▸ 作業一覧:
1) 字幕翻訳についての文章にある次の一文を英語に訳してください。「ここはひとつ、努力と工夫によって1秒3~3.5文字に抑えるのが理想である。」
2) 字幕翻訳についての文章を、最後の文の後から書き継ぐこと。

~言葉と戯れ、創造の知的快楽に身を委ねる~
字幕翻訳は奥が深い。話し言葉とも書き言葉とも異なる、独特の「字幕言葉」を駆使して、厳しい字数制限の中で美しい日本語台本を作り上げていく。あるようでないような正解を求めて、言葉のパズルを解いてゆくストイックな楽しみと、一度ハマったら抜け出せない知的快楽の心地よさは、ある意味で麻薬のそれに似ているかもしれない
∬字幕翻訳の特色∬
字幕翻訳は実に奥が深い。そんな字幕翻訳の特色を説明しながら、ほんの「さわり」の部分を実際の翻訳例とともに解説してみたい。
◎特色その1「字数制限」
字幕スーパーの特色は、何と言ってもその字数制限にある。本来、耳で聞くべき情報を文字に置き換えて読ませるわけであるから、認識できる情報量はかなり少なくなる。1秒4~4.5文字とよく言われるが、実際はそれでも多すぎると思う。というのも、視聴者は必ずしも字幕の読み方に慣れている人ばかりとは限らないからである。1秒4文字以上入った字幕が続くと一生懸命に文字を追わねばならず、肝心の映像に目を向ける暇がない。特に慣れていない人にとっては無意識のうちにストレスがたまることになる。ここはひとつ、努力と工夫によって1秒3~3.5文字に抑えるのが理想である。この辺で実例に取り組んでみよう。
課題1
Adrian:(1)You are going to adore this wine.(2"20)
Adrian:(2)Can you tell me what it is ?(1"20)
Columbo:(3)No, sir, uh...(1"00)
Columbo:(4)You mean, what kind of wine it is ?(1"20)
Columbo:(5)Oh, no.(1"00)
「ウチのかみさんが…」の名ゼリフでおなじみの刑事コロンボシリーズから、名作として人気の高い『別れのワイン』のー場面。ワインコレクターであるエイドリアンのオフィスをコロンボ警部が訪問する。
本シリーズはテレビドラマとして吹き替えで制作されているが、今回は新たに字幕で挑戦してみよう。末尾の数字はセリフの長さを表している。例えば「2"20」の意味は2秒20フレーム。VTRの映像は1秒が30フレームで構成されるので、この場合は「2秒と2/3」の長さを表す。文字数にすれば8~9文字である。また、字幕翻訳では句読点を使わないことも覚えておいてもらいたい。
訳例1(直訳)
(1)このワインは
きっとお気に召しますよ
(2)何なのかわかりますか?
(3)いいえ
(4)どんな種類かということ?
(5)いや わかりません
(1)はセリフだけではわからないが、このシーンではワイングラスを手にしているのが画面で確認できる。したがって「ワイン」という言葉はここでは必要ない。「お気に召しますよ」といった訳でもいいが、目的語である「これ」を入れたほうが文の安定感が増す。
(2)は1秒20フレーム。字数にして5~6文字である。次にコロンボが聞き返すことを考えても、「何なのか」は省くのが妥当だろう。また、「~ですか」で終わればたいていの場合、疑問文だとわかる。したがって「?」は不要。
(3)は「いいえ」だけでは、意味の流れがそこで切れてしまう。何かもうひと言必要。

データファイルの一部:
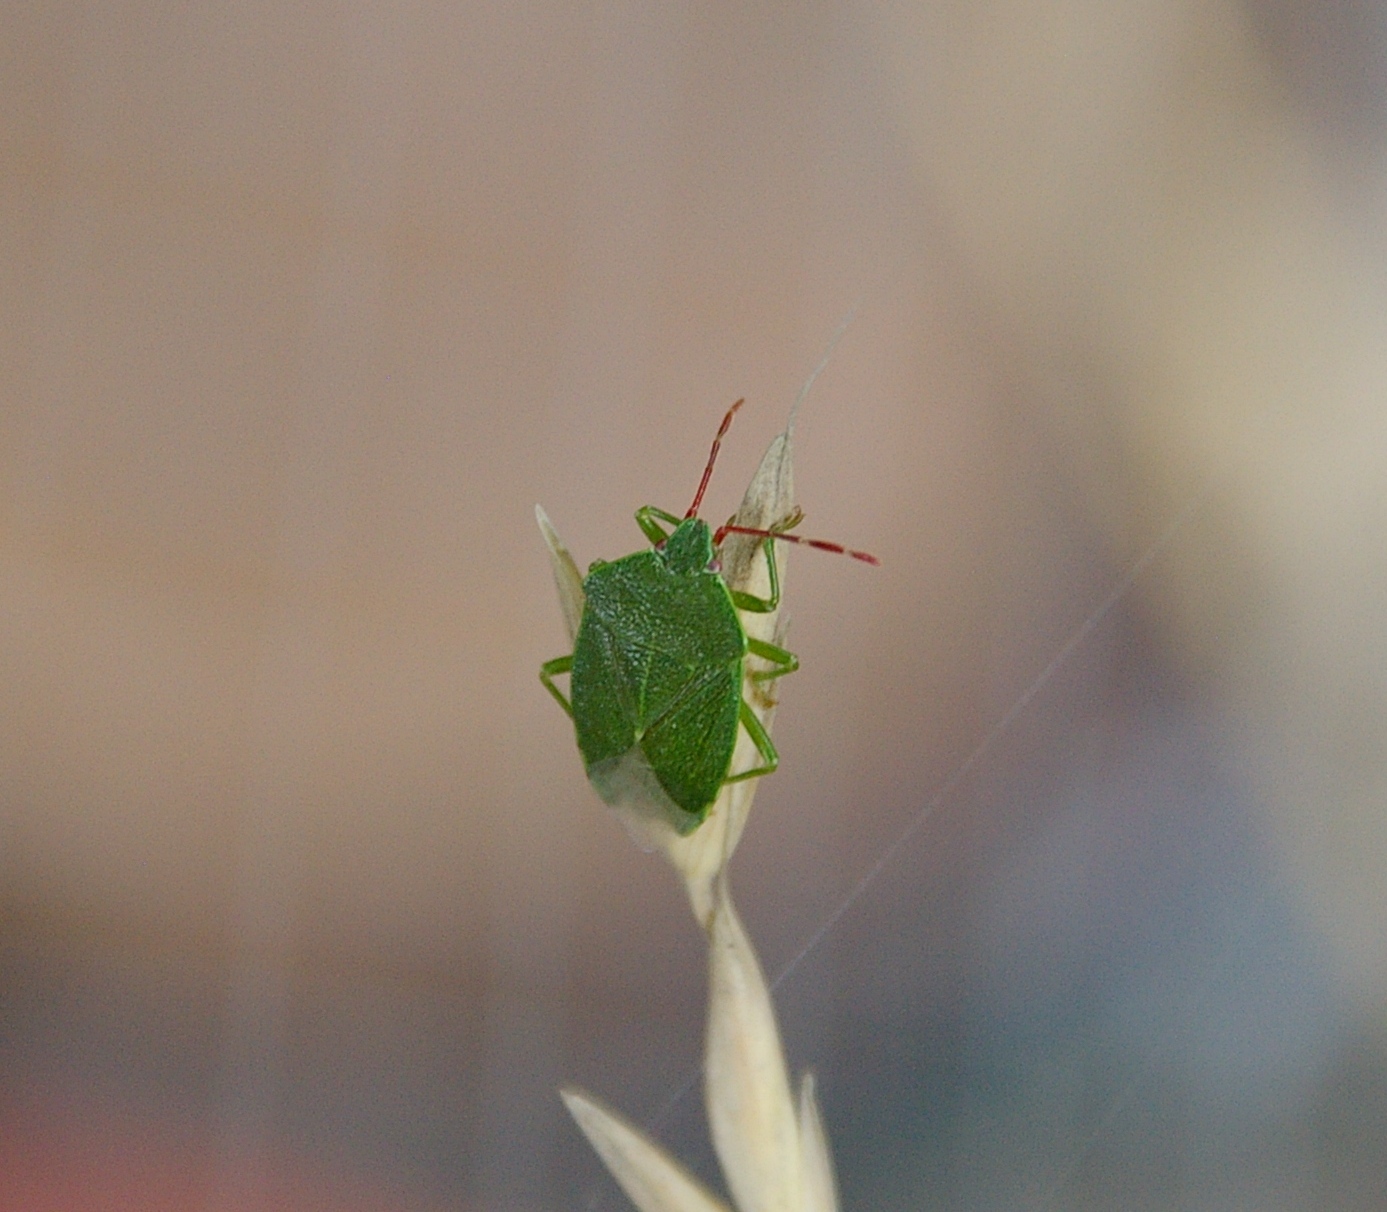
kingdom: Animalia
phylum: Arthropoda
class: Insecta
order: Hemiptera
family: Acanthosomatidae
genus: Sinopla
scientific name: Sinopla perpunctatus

▸ 作業の結果:
1) Ideally, through effort and ingenuity, one should keep it to 3 to 3.5 characters per second.

2)
(4)も1秒20フレーム。訳例のままでは半分も読まないうちに字幕が消えてしまうだろう。「どんな種類か」という2文節を「銘柄」というひとつの名詞に変換することが必要不可欠である。字幕翻訳をするうえで欠かすことのできない最も基本的な技術。これが上手に行われた字幕は気持ちのいい「字幕言葉」として、読み手を自然に画面の中に引き込んでくれる。
(5)は「いいえ」だけでもいいが、ひと言加えたほうが原文のリズムに近くなる。
改訳例1
(1)こいつはお薦めです
(2)わかりますか
(3)いや あの…
(4)銘柄のこと?
(5)いいえ 全然
課題2
Adrian:(1)Oh, please, sir, uh...I would rather you didn't smoke.(3"10)
Adrian:(2)Uh, I'm sorry. The fumes destroy the, uh...(4"10)
Adrian:(3)...the delicate taste of good wine.(3"00)
Adrian:(4)I know some people believe that a good cigar goes with their glass of wine, but...(4"20)
Adrian:(5)I'm afraid I feel they clash.(2"20)
課題1と同じ場面。いつものように葉巻に手をつけようとしたコロンボを、エイドリアンがたしなめる。
訳例2
(1)どうか葉巻は吸わないで
いただけますか
(2)誠に申し訳ないが
煙はおいしいワインの---
(3)繊細な味をダメにしてしまう
(4)よい葉巻はワインに合うと
信じる人もいますが
(5)私は合わないと思います
(1)は「~願いたい」という言葉遣いで、エイドリアンのいんぎん無礼な態度をうまく表現したい。また"didn'tsmoke"をそのまま「吸わない」とすると、わずかだが字数が増えるし、表現が間延びする。やはり「遠慮」という名詞を使いたいところ。別の表現としては「葉巻は控えていただきたい」などもいい。
(2)と(3)は二つの文章の区切り方が悪い。原文は文の途中でブレスが入っていてすわりが悪いが、これは会話文ではよくあること。字幕の区切りと日本語の区切りをできるだけ合わせ、落ち着いた字幕にしたい。また"delicate taste"を「風味」とするなどして字数を稼ぐことも必要。改訳例では(3)が少し意訳気味になったが、区切りを合わせて読みやすくすることを優先した。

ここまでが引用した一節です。